(Stored items from a collection)
======

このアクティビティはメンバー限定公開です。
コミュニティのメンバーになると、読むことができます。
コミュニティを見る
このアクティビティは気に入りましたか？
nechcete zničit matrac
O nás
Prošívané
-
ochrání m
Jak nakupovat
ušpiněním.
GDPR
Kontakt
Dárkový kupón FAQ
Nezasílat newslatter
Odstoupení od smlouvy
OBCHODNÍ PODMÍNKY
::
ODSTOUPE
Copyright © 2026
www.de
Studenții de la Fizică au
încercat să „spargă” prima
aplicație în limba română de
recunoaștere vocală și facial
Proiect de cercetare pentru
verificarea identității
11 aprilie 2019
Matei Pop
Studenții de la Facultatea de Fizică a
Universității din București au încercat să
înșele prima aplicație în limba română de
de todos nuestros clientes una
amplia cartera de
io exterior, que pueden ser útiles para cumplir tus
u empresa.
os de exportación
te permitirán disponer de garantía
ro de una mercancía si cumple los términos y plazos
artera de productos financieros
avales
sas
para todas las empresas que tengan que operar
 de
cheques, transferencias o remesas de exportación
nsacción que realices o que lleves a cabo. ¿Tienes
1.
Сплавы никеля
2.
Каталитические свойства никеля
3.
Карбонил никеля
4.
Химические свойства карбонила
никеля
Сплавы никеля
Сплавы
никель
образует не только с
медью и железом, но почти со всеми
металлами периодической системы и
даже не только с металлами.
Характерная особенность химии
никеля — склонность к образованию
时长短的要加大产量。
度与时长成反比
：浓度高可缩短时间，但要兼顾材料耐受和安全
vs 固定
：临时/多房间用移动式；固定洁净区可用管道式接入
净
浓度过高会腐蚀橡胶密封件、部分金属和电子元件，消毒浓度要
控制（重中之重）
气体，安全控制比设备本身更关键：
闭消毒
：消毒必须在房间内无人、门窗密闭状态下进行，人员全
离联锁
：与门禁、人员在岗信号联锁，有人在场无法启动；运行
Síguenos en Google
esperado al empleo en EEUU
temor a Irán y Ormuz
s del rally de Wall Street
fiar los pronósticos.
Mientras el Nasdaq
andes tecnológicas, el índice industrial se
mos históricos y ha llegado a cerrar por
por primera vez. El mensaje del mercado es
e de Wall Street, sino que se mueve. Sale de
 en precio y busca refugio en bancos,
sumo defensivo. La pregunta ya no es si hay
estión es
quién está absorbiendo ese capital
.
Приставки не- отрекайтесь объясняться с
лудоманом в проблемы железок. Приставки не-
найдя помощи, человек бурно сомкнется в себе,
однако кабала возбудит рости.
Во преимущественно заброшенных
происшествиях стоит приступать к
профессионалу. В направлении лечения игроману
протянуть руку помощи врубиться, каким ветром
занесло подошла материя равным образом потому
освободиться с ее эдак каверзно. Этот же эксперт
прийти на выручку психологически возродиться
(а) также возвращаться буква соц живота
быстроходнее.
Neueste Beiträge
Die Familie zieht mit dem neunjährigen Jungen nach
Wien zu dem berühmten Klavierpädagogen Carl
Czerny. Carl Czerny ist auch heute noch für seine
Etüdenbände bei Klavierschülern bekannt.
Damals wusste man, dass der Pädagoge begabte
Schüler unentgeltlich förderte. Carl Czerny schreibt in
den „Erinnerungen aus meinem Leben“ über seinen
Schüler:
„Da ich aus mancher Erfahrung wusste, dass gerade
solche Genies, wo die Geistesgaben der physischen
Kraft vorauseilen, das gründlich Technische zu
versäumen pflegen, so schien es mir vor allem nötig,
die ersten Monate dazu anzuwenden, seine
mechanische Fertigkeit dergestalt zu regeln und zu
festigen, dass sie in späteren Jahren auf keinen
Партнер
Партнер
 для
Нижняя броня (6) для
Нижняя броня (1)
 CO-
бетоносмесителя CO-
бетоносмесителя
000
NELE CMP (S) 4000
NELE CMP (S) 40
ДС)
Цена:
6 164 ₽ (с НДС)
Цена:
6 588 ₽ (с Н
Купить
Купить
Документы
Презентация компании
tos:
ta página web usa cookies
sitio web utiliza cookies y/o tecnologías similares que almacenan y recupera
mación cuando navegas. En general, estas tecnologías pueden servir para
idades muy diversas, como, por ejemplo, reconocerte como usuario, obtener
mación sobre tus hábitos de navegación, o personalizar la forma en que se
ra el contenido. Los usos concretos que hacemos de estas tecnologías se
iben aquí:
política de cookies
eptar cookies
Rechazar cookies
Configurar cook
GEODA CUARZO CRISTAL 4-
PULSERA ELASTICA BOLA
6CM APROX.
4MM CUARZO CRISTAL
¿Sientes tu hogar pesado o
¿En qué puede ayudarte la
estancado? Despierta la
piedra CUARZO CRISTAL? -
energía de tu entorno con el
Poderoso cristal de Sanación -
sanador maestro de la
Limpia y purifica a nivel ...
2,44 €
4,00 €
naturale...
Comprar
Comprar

======

The answer is the data above, retyped exactly in full.

▸ **Expected answer**
このアクティビティはメンバー限定公開です。
コミュニティのメンバーになると、読むことができます。
コミュニティを見る
このアクティビティは気に入りましたか？
nechcete zničit matrac
O nás
Prošívané
-
ochrání m
Jak nakupovat
ušpiněním.
GDPR
Kontakt
Dárkový kupón FAQ
Nezasílat newslatter
Odstoupení od smlouvy
OBCHODNÍ PODMÍNKY
::
ODSTOUPE
Copyright © 2026
www.de
Studenții de la Fizică au
încercat să „spargă” prima
aplicație în limba română de
recunoaștere vocală și facial
Proiect de cercetare pentru
verificarea identității
11 aprilie 2019
Matei Pop
Studenții de la Facultatea de Fizică a
Universității din București au încercat să
înșele prima aplicație în limba română de
de todos nuestros clientes una
amplia cartera de
io exterior, que pueden ser útiles para cumplir tus
u empresa.
os de exportación
te permitirán disponer de garantía
ro de una mercancía si cumple los términos y plazos
artera de productos financieros
avales
sas
para todas las empresas que tengan que operar
 de
cheques, transferencias o remesas de exportación
nsacción que realices o que lleves a cabo. ¿Tienes
1.
Сплавы никеля
2.
Каталитические свойства никеля
3.
Карбонил никеля
4.
Химические свойства карбонила
никеля
Сплавы никеля
Сплавы
никель
образует не только с
медью и железом, но почти со всеми
металлами периодической системы и
даже не только с металлами.
Характерная особенность химии
никеля — склонность к образованию
时长短的要加大产量。
度与时长成反比
：浓度高可缩短时间，但要兼顾材料耐受和安全
vs 固定
：临时/多房间用移动式；固定洁净区可用管道式接入
净
浓度过高会腐蚀橡胶密封件、部分金属和电子元件，消毒浓度要
控制（重中之重）
气体，安全控制比设备本身更关键：
闭消毒
：消毒必须在房间内无人、门窗密闭状态下进行，人员全
离联锁
：与门禁、人员在岗信号联锁，有人在场无法启动；运行
Síguenos en Google
esperado al empleo en EEUU
temor a Irán y Ormuz
s del rally de Wall Street
fiar los pronósticos.
Mientras el Nasdaq
andes tecnológicas, el índice industrial se
mos históricos y ha llegado a cerrar por
por primera vez. El mensaje del mercado es
e de Wall Street, sino que se mueve. Sale de
 en precio y busca refugio en bancos,
sumo defensivo. La pregunta ya no es si hay
estión es
quién está absorbiendo ese capital
.
Приставки не- отрекайтесь объясняться с
лудоманом в проблемы железок. Приставки не-
найдя помощи, человек бурно сомкнется в себе,
однако кабала возбудит рости.
Во преимущественно заброшенных
происшествиях стоит приступать к
профессионалу. В направлении лечения игроману
протянуть руку помощи врубиться, каким ветром
занесло подошла материя равным образом потому
освободиться с ее эдак каверзно. Этот же эксперт
прийти на выручку психологически возродиться
(а) также возвращаться буква соц живота
быстроходнее.
Neueste Beiträge
Die Familie zieht mit dem neunjährigen Jungen nach
Wien zu dem berühmten Klavierpädagogen Carl
Czerny. Carl Czerny ist auch heute noch für seine
Etüdenbände bei Klavierschülern bekannt.
Damals wusste man, dass der Pädagoge begabte
Schüler unentgeltlich förderte. Carl Czerny schreibt in
den „Erinnerungen aus meinem Leben“ über seinen
Schüler:
„Da ich aus mancher Erfahrung wusste, dass gerade
solche Genies, wo die Geistesgaben der physischen
Kraft vorauseilen, das gründlich Technische zu
versäumen pflegen, so schien es mir vor allem nötig,
die ersten Monate dazu anzuwenden, seine
mechanische Fertigkeit dergestalt zu regeln und zu
festigen, dass sie in späteren Jahren auf keinen
Партнер
Партнер
 для
Нижняя броня (6) для
Нижняя броня (1)
 CO-
бетоносмесителя CO-
бетоносмесителя
000
NELE CMP (S) 4000
NELE CMP (S) 40
ДС)
Цена:
6 164 ₽ (с НДС)
Цена:
6 588 ₽ (с Н
Купить
Купить
Документы
Презентация компании
tos:
ta página web usa cookies
sitio web utiliza cookies y/o tecnologías similares que almacenan y recupera
mación cuando navegas. En general, estas tecnologías pueden servir para
idades muy diversas, como, por ejemplo, reconocerte como usuario, obtener
mación sobre tus hábitos de navegación, o personalizar la forma en que se
ra el contenido. Los usos concretos que hacemos de estas tecnologías se
iben aquí:
política de cookies
eptar cookies
Rechazar cookies
Configurar cook
GEODA CUARZO CRISTAL 4-
PULSERA ELASTICA BOLA
6CM APROX.
4MM CUARZO CRISTAL
¿Sientes tu hogar pesado o
¿En qué puede ayudarte la
estancado? Despierta la
piedra CUARZO CRISTAL? -
energía de tu entorno con el
Poderoso cristal de Sanación -
sanador maestro de la
Limpia y purifica a nivel ...
2,44 €
4,00 €
naturale...
Comprar
Comprar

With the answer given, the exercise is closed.